[Records from a data collection]
-----
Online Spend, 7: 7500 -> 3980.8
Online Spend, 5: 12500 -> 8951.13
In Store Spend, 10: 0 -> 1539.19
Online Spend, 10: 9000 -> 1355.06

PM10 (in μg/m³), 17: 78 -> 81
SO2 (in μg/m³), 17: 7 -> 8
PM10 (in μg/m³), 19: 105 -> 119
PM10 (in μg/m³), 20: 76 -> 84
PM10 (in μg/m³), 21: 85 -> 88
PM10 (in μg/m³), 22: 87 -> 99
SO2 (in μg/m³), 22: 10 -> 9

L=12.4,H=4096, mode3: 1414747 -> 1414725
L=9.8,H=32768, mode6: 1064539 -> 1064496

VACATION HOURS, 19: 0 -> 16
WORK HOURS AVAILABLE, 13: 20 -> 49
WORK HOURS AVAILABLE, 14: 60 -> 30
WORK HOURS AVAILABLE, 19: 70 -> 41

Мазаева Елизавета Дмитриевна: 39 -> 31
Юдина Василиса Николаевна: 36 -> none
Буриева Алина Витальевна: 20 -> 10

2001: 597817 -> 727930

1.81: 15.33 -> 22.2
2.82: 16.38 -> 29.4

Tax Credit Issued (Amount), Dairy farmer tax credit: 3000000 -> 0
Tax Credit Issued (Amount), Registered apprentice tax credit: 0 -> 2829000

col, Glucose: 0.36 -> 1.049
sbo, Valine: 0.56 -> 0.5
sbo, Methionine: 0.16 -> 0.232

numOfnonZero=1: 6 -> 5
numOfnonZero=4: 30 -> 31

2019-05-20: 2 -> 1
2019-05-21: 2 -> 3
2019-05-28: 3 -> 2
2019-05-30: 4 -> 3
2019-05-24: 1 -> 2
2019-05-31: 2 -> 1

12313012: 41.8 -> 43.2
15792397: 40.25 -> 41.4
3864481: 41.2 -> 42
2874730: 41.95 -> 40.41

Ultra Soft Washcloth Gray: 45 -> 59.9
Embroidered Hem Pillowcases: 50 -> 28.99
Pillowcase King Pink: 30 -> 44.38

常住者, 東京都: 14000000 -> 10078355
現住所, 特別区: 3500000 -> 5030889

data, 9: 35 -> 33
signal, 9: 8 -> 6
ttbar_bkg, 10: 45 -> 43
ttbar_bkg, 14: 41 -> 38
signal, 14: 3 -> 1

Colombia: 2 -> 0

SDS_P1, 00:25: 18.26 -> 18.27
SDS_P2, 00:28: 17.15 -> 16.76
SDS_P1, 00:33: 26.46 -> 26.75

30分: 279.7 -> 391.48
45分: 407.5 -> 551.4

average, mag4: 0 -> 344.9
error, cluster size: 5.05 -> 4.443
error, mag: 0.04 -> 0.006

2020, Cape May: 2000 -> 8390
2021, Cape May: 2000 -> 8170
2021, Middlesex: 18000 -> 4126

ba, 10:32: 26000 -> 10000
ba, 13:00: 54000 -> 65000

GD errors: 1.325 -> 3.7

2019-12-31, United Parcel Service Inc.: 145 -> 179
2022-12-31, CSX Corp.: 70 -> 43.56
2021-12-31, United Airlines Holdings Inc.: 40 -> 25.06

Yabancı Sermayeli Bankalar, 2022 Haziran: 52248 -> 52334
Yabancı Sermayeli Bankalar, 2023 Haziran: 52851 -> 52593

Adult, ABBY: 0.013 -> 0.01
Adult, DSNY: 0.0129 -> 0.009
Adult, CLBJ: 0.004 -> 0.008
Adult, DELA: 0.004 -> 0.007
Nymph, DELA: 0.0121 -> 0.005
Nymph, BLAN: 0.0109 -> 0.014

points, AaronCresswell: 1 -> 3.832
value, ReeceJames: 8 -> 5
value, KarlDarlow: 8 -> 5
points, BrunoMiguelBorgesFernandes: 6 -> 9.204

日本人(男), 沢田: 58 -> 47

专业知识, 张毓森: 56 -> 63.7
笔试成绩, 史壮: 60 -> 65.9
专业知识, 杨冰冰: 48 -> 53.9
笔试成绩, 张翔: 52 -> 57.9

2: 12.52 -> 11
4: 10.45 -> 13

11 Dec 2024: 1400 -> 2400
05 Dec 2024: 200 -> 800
-----
EXERCISE DESCRIPTION: Copy every line above once more, precisely as it reads.

RESPONSE AREA:
Online Spend, 7: 7500 -> 3980.8
Online Spend, 5: 12500 -> 8951.13
In Store Spend, 10: 0 -> 1539.19
Online Spend, 10: 9000 -> 1355.06

PM10 (in μg/m³), 17: 78 -> 81
SO2 (in μg/m³), 17: 7 -> 8
PM10 (in μg/m³), 19: 105 -> 119
PM10 (in μg/m³), 20: 76 -> 84
PM10 (in μg/m³), 21: 85 -> 88
PM10 (in μg/m³), 22: 87 -> 99
SO2 (in μg/m³), 22: 10 -> 9

L=12.4,H=4096, mode3: 1414747 -> 1414725
L=9.8,H=32768, mode6: 1064539 -> 1064496

VACATION HOURS, 19: 0 -> 16
WORK HOURS AVAILABLE, 13: 20 -> 49
WORK HOURS AVAILABLE, 14: 60 -> 30
WORK HOURS AVAILABLE, 19: 70 -> 41

Мазаева Елизавета Дмитриевна: 39 -> 31
Юдина Василиса Николаевна: 36 -> none
Буриева Алина Витальевна: 20 -> 10

2001: 597817 -> 727930

1.81: 15.33 -> 22.2
2.82: 16.38 -> 29.4

Tax Credit Issued (Amount), Dairy farmer tax credit: 3000000 -> 0
Tax Credit Issued (Amount), Registered apprentice tax credit: 0 -> 2829000

col, Glucose: 0.36 -> 1.049
sbo, Valine: 0.56 -> 0.5
sbo, Methionine: 0.16 -> 0.232

numOfnonZero=1: 6 -> 5
numOfnonZero=4: 30 -> 31

2019-05-20: 2 -> 1
2019-05-21: 2 -> 3
2019-05-28: 3 -> 2
2019-05-30: 4 -> 3
2019-05-24: 1 -> 2
2019-05-31: 2 -> 1

12313012: 41.8 -> 43.2
15792397: 40.25 -> 41.4
3864481: 41.2 -> 42
2874730: 41.95 -> 40.41

Ultra Soft Washcloth Gray: 45 -> 59.9
Embroidered Hem Pillowcases: 50 -> 28.99
Pillowcase King Pink: 30 -> 44.38

常住者, 東京都: 14000000 -> 10078355
現住所, 特別区: 3500000 -> 5030889

data, 9: 35 -> 33
signal, 9: 8 -> 6
ttbar_bkg, 10: 45 -> 43
ttbar_bkg, 14: 41 -> 38
signal, 14: 3 -> 1

Colombia: 2 -> 0

SDS_P1, 00:25: 18.26 -> 18.27
SDS_P2, 00:28: 17.15 -> 16.76
SDS_P1, 00:33: 26.46 -> 26.75

30分: 279.7 -> 391.48
45分: 407.5 -> 551.4

average, mag4: 0 -> 344.9
error, cluster size: 5.05 -> 4.443
error, mag: 0.04 -> 0.006

2020, Cape May: 2000 -> 8390
2021, Cape May: 2000 -> 8170
2021, Middlesex: 18000 -> 4126

ba, 10:32: 26000 -> 10000
ba, 13:00: 54000 -> 65000

GD errors: 1.325 -> 3.7

2019-12-31, United Parcel Service Inc.: 145 -> 179
2022-12-31, CSX Corp.: 70 -> 43.56
2021-12-31, United Airlines Holdings Inc.: 40 -> 25.06

Yabancı Sermayeli Bankalar, 2022 Haziran: 52248 -> 52334
Yabancı Sermayeli Bankalar, 2023 Haziran: 52851 -> 52593

Adult, ABBY: 0.013 -> 0.01
Adult, DSNY: 0.0129 -> 0.009
Adult, CLBJ: 0.004 -> 0.008
Adult, DELA: 0.004 -> 0.007
Nymph, DELA: 0.0121 -> 0.005
Nymph, BLAN: 0.0109 -> 0.014

points, AaronCresswell: 1 -> 3.832
value, ReeceJames: 8 -> 5
value, KarlDarlow: 8 -> 5
points, BrunoMiguelBorgesFernandes: 6 -> 9.204

日本人(男), 沢田: 58 -> 47

专业知识, 张毓森: 56 -> 63.7
笔试成绩, 史壮: 60 -> 65.9
专业知识, 杨冰冰: 48 -> 53.9
笔试成绩, 张翔: 52 -> 57.9

2: 12.52 -> 11
4: 10.45 -> 13

11 Dec 2024: 1400 -> 2400
05 Dec 2024: 200 -> 800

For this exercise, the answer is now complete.